[start Task inputs]

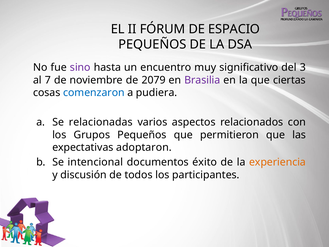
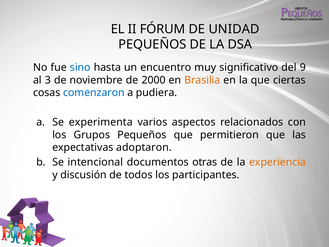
ESPACIO: ESPACIO -> UNIDAD
sino colour: purple -> blue
3: 3 -> 9
7: 7 -> 3
2079: 2079 -> 2000
Brasilia colour: purple -> orange
relacionadas: relacionadas -> experimenta
éxito: éxito -> otras
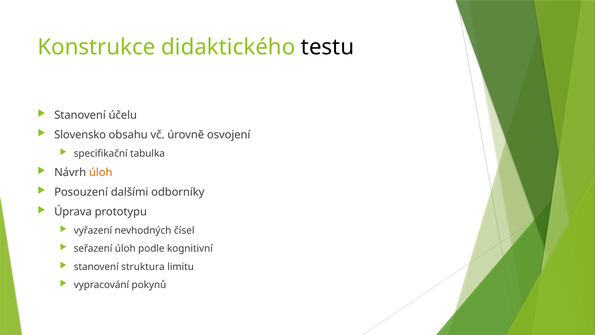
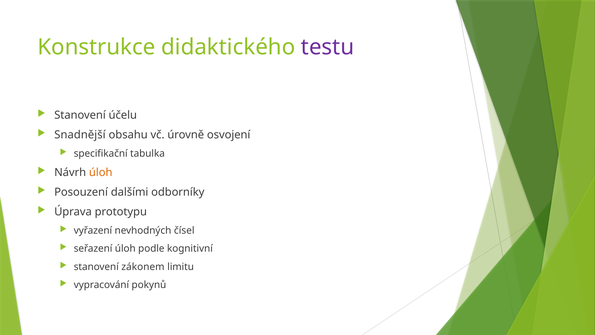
testu colour: black -> purple
Slovensko: Slovensko -> Snadnější
struktura: struktura -> zákonem
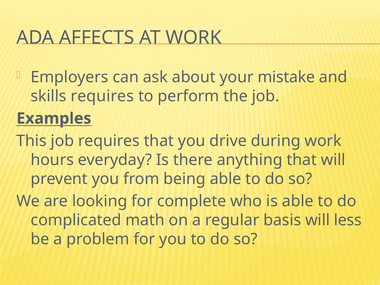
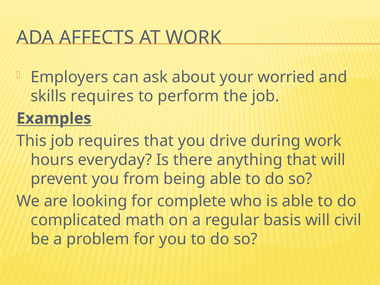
mistake: mistake -> worried
less: less -> civil
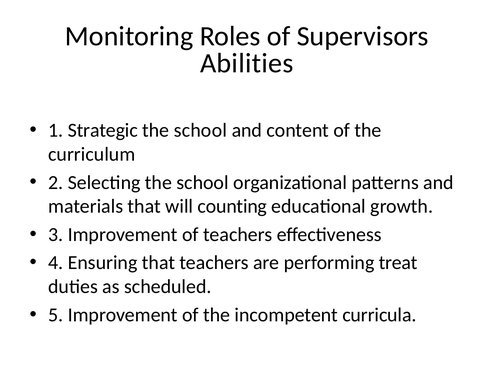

[end Task inputs]

Task goal: Write out the lines for all the items again, switching "colour" to "color" everywhere and keeping everything else the same. Leave the pictures out.

Solution below:
ESPACIO: ESPACIO -> UNIDAD
sino color: purple -> blue
3: 3 -> 9
7: 7 -> 3
2079: 2079 -> 2000
Brasilia color: purple -> orange
relacionadas: relacionadas -> experimenta
éxito: éxito -> otras
testu color: black -> purple
Slovensko: Slovensko -> Snadnější
struktura: struktura -> zákonem
mistake: mistake -> worried
less: less -> civil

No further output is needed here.